* RECORDED DATA:
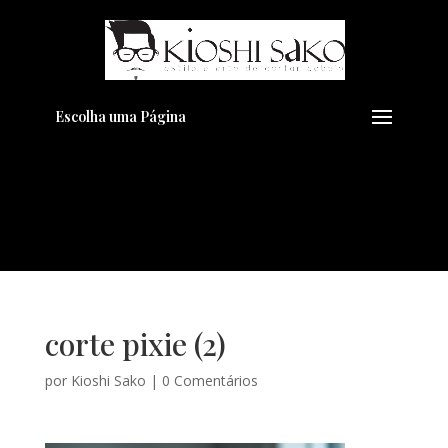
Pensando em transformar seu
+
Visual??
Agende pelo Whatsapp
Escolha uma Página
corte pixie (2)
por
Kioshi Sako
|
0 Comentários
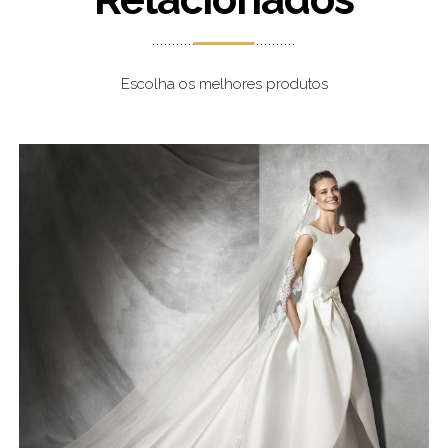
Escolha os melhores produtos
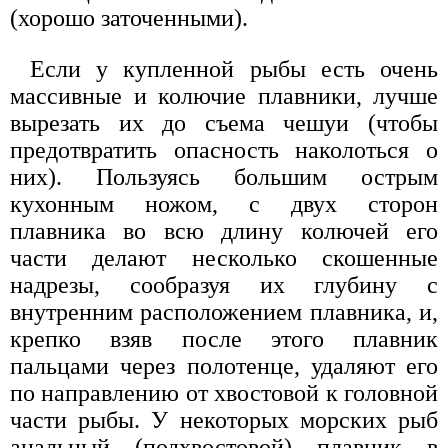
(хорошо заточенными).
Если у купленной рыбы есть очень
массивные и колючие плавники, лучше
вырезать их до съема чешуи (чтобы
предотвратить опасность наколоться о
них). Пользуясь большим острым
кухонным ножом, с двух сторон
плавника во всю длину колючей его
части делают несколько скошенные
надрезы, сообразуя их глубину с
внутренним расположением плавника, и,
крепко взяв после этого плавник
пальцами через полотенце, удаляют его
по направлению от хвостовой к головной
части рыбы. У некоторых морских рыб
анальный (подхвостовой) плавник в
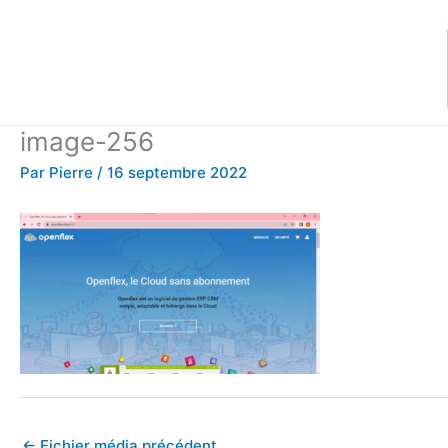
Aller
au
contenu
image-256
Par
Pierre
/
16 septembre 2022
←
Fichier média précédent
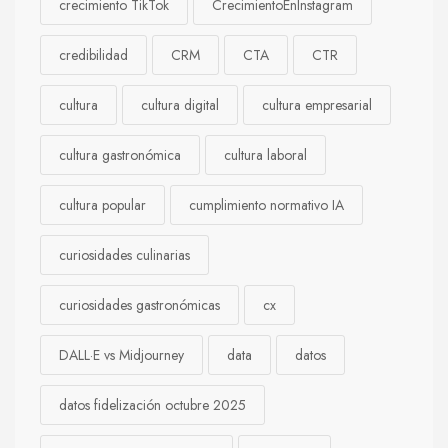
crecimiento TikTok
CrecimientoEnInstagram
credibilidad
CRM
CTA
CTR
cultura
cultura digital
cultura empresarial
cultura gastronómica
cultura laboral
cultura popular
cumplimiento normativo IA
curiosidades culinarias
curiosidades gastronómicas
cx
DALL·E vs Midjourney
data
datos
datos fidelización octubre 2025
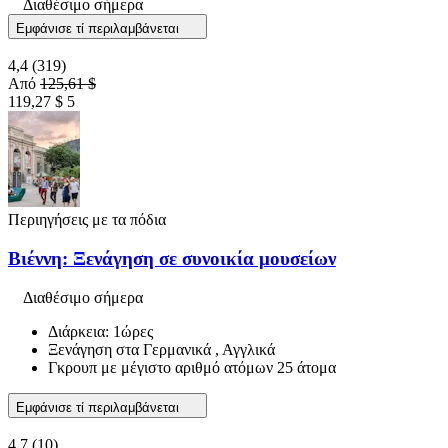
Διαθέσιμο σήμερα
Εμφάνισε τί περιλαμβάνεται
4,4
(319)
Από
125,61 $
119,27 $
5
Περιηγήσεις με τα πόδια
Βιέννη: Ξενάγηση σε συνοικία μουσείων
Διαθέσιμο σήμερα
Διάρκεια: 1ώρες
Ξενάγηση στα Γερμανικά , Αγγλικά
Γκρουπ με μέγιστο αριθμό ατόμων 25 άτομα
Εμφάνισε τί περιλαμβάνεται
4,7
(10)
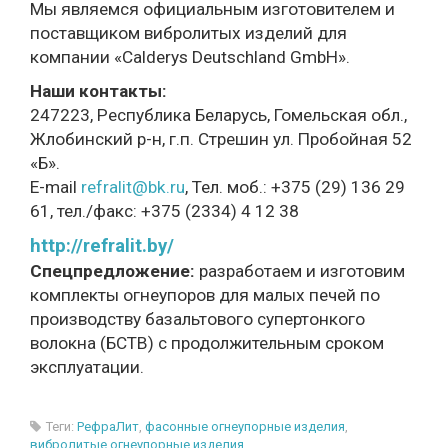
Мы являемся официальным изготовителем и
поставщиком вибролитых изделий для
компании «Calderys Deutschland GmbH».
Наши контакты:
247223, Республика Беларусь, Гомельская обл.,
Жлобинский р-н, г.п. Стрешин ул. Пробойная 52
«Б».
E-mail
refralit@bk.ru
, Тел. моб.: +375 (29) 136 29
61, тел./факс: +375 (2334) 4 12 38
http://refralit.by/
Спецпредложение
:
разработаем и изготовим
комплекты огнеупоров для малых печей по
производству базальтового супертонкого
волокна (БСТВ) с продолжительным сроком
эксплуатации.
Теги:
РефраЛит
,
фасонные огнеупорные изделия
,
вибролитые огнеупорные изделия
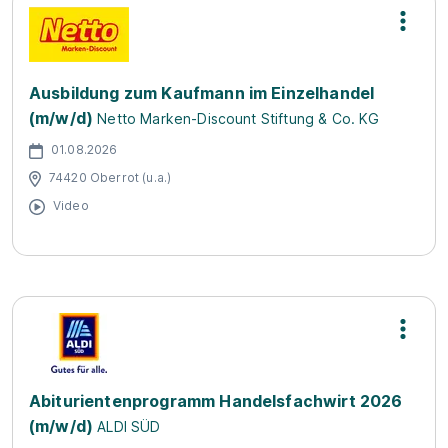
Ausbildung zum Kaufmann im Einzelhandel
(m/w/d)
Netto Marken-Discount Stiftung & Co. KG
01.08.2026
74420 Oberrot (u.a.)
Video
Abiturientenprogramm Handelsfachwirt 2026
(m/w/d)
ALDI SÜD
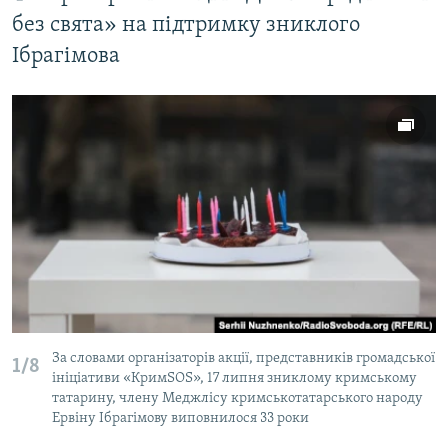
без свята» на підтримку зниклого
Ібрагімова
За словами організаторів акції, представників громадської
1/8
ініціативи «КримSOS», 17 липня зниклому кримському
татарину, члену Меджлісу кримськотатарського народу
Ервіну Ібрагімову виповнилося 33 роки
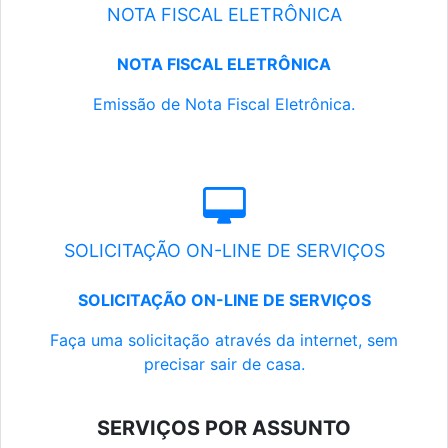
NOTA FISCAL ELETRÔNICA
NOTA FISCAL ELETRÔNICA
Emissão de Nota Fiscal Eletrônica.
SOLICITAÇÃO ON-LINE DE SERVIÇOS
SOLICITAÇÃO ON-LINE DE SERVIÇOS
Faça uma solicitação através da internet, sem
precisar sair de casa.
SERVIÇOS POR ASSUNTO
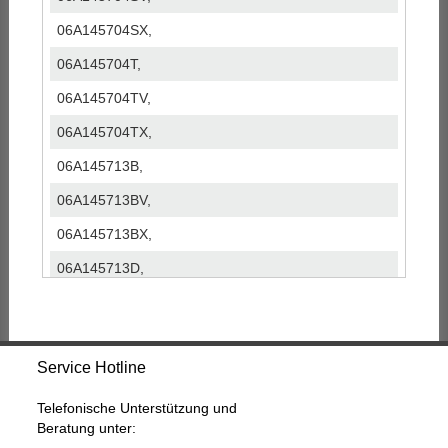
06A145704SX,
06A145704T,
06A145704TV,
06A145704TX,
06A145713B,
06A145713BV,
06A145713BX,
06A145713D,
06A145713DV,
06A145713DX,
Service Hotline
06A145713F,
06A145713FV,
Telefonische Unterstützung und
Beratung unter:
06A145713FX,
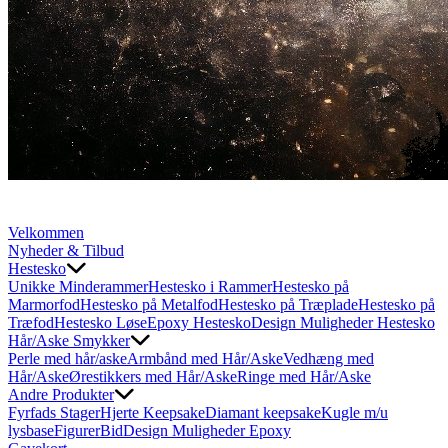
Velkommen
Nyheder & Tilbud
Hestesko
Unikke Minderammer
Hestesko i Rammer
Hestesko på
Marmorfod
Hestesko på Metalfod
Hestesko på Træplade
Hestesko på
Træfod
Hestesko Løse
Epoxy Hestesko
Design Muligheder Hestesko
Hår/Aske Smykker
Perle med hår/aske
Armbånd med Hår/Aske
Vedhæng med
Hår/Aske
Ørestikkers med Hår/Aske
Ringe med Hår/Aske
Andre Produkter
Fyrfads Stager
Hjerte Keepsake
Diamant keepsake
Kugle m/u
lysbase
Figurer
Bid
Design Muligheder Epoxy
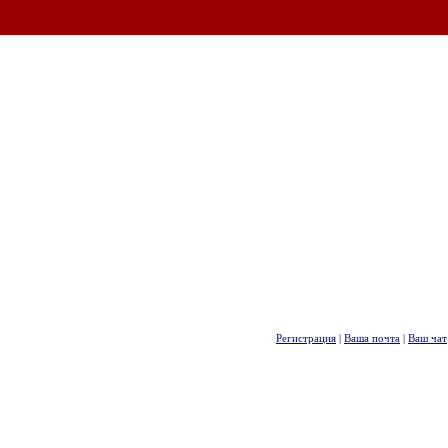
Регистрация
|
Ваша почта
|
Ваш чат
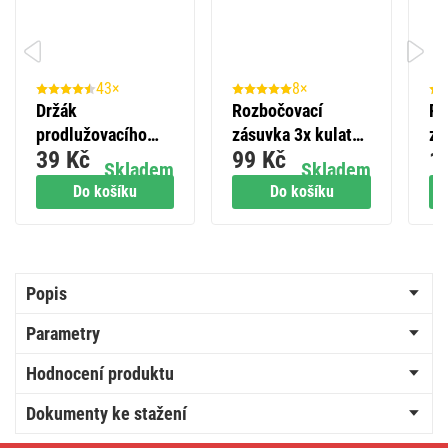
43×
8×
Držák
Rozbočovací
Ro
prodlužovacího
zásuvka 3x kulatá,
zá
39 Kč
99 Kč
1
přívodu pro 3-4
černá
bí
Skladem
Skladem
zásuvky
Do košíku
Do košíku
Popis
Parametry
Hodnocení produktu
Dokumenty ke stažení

* WHAT NEEDS TO BE DONE: Locate each line of the listing that contains the word "огнеупорные" and copy those lines in full. Letter case must match.

* RESULT BELOW:
фасонные огнеупорные изделия
вибролитые огнеупорные изделия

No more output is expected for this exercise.